Recently, I have had to deal all sorts of communication issues including a lack of or rather no communication when the internet went down for several hours after the landscapers cut the cable line; and even miscommunication, with service appointments and gathering information on office equipment email and internet links. We are all so use to now-a-days letting the keyboard do the talking for us and sending a message across the country to have it delivered instantly at any time of the day or night. We think nothing of it and accept it as part of routine business life.

But there is something to be said for reflecting back on the way people use to do business before we had all the technology we use today. I am all for progress, innovation and making business more productive and profitable. Thanks to modern technology I have been able to streamline my work and live where ever I choose yet talk to CEOs, presidents and business owners across the country, from New York to Hawaii, every day.

But somehow, along the way of all this technological progress, we have lost or forgotten our business social skills. People don’t build or maintain relationships as they once did. They don’t get to know each other as they once did. Business people don’t build relationships in such a way that they know who they can depend on and truly trust. Lifetime customers and lifetime employees are becoming more and more rare.

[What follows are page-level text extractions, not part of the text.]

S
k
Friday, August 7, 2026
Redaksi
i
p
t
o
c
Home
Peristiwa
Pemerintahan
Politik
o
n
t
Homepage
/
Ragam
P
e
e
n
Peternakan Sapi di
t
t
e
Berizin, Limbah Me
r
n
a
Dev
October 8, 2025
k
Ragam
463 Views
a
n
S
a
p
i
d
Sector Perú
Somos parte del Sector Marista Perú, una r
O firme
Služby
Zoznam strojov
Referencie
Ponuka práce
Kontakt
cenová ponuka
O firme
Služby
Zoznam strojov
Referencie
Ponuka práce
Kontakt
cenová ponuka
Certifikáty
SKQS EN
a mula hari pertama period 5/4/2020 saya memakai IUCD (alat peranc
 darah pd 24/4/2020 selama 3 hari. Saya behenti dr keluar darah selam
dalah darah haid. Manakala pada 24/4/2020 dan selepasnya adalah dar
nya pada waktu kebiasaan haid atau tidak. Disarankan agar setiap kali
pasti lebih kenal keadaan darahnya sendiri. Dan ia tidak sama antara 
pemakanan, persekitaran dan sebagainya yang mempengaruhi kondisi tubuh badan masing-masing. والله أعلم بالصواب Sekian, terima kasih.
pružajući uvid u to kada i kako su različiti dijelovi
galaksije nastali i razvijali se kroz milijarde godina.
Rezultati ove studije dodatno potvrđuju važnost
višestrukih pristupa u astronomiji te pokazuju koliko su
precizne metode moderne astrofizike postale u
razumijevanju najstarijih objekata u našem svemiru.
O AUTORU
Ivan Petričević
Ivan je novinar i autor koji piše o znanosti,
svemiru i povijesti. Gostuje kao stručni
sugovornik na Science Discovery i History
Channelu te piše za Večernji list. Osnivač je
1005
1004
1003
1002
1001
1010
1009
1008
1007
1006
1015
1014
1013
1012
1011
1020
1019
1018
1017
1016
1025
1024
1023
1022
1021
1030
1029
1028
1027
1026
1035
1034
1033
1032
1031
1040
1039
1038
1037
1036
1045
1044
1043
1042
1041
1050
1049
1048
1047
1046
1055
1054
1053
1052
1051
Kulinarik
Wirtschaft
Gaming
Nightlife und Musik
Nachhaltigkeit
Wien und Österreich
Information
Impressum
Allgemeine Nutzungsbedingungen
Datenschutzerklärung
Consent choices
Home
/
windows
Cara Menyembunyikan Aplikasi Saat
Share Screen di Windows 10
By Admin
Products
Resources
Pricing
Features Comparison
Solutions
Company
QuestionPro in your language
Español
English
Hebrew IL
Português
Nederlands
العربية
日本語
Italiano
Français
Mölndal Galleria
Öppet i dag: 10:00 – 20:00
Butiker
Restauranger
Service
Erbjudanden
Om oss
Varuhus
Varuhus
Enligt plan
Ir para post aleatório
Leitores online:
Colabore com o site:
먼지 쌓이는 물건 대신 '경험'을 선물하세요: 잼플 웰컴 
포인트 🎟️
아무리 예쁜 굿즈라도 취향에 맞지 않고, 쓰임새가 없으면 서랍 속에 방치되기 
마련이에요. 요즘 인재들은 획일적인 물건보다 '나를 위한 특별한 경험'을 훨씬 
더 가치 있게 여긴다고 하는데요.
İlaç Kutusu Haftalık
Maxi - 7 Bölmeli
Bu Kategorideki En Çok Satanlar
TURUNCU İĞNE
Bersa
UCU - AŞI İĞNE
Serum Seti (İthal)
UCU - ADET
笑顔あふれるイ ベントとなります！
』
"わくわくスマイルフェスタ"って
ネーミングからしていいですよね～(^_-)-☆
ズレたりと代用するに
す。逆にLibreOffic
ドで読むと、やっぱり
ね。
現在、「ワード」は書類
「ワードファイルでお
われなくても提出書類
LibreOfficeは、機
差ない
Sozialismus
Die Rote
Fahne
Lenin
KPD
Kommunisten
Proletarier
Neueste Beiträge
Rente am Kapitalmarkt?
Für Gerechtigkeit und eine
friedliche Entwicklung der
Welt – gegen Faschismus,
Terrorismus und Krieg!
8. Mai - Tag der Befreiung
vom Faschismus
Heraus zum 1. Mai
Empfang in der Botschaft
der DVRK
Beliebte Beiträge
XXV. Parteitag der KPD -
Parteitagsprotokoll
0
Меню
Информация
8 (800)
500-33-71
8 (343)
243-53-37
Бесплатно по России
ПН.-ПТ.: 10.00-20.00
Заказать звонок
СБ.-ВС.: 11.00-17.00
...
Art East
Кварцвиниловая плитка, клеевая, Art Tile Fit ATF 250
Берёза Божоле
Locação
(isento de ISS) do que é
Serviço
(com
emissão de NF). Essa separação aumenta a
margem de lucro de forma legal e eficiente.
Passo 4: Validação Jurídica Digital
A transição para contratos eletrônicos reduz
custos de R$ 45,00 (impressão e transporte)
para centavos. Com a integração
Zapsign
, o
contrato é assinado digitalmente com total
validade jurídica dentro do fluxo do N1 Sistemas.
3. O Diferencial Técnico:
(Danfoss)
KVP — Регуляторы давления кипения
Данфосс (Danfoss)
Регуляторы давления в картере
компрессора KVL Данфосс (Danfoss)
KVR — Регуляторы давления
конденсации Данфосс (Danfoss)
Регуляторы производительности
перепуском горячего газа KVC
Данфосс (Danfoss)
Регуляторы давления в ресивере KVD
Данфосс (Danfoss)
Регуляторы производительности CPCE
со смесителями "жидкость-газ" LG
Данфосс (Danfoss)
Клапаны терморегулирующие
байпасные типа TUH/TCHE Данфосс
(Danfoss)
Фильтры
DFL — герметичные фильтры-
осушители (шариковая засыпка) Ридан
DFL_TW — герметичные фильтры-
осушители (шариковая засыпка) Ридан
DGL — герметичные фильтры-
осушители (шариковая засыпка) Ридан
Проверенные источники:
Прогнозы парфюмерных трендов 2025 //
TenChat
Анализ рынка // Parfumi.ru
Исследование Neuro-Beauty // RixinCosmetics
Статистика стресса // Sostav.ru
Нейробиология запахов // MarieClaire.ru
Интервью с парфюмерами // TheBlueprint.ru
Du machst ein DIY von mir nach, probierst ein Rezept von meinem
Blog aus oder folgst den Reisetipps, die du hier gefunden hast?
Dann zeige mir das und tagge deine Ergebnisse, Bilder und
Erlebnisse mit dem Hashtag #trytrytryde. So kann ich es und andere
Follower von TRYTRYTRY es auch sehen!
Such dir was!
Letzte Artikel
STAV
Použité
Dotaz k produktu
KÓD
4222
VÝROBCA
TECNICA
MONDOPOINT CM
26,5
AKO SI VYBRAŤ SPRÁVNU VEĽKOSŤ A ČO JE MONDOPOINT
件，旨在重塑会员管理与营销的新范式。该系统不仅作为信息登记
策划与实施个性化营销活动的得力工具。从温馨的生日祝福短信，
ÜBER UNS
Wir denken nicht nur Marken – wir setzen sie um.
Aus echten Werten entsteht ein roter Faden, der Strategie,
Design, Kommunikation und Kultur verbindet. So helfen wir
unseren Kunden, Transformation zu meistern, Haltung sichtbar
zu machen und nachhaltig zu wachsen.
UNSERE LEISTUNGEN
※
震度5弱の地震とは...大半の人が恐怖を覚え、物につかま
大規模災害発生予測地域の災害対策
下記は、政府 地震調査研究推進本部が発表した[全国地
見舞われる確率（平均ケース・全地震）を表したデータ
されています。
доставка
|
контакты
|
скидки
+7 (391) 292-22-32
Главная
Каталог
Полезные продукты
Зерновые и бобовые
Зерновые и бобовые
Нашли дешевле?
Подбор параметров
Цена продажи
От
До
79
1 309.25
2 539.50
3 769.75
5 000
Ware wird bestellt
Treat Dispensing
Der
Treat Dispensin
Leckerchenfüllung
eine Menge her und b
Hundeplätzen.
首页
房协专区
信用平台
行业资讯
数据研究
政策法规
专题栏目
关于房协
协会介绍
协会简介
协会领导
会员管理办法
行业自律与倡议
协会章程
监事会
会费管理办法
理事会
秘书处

So much is based on speed and bottom line. An email, a Tweet, a Facebook post are all characters on a page. Although you are communicating with words we are also dependent on those words providing accuracy with intent, emotion and involvement from the reader on the other side. This can, and often does, lead to misinterpretation. In business, misinterpretation can be costly.

Consider today how to improve your business by starting to make more personal contact either by phone or in person – or even by Skype on the internet. Have lunch with your business associates. And yes, I understand how social marketing may now be a more important part of your business these days. But it’s not instantaneous like a one-on-one conversation is. It is a different sort of conversation and way to communicate. And depending upon what business you are in, social marketing can be more of a public relations tool than something where sales are easy to track. You need to recognize which forms of communication are best for business and determine how much time, money and attention you wish to give each.

For many business people, including yourself perhaps, break down the barrier, the isolation that comes with email, Twitter, Facebook . Tell someone it is “good to see them” or that you will “be looking forward to the phone call“. Build those relationships that will make your business stronger. We are all seeking and looking for those great relationships in life that will bring us success.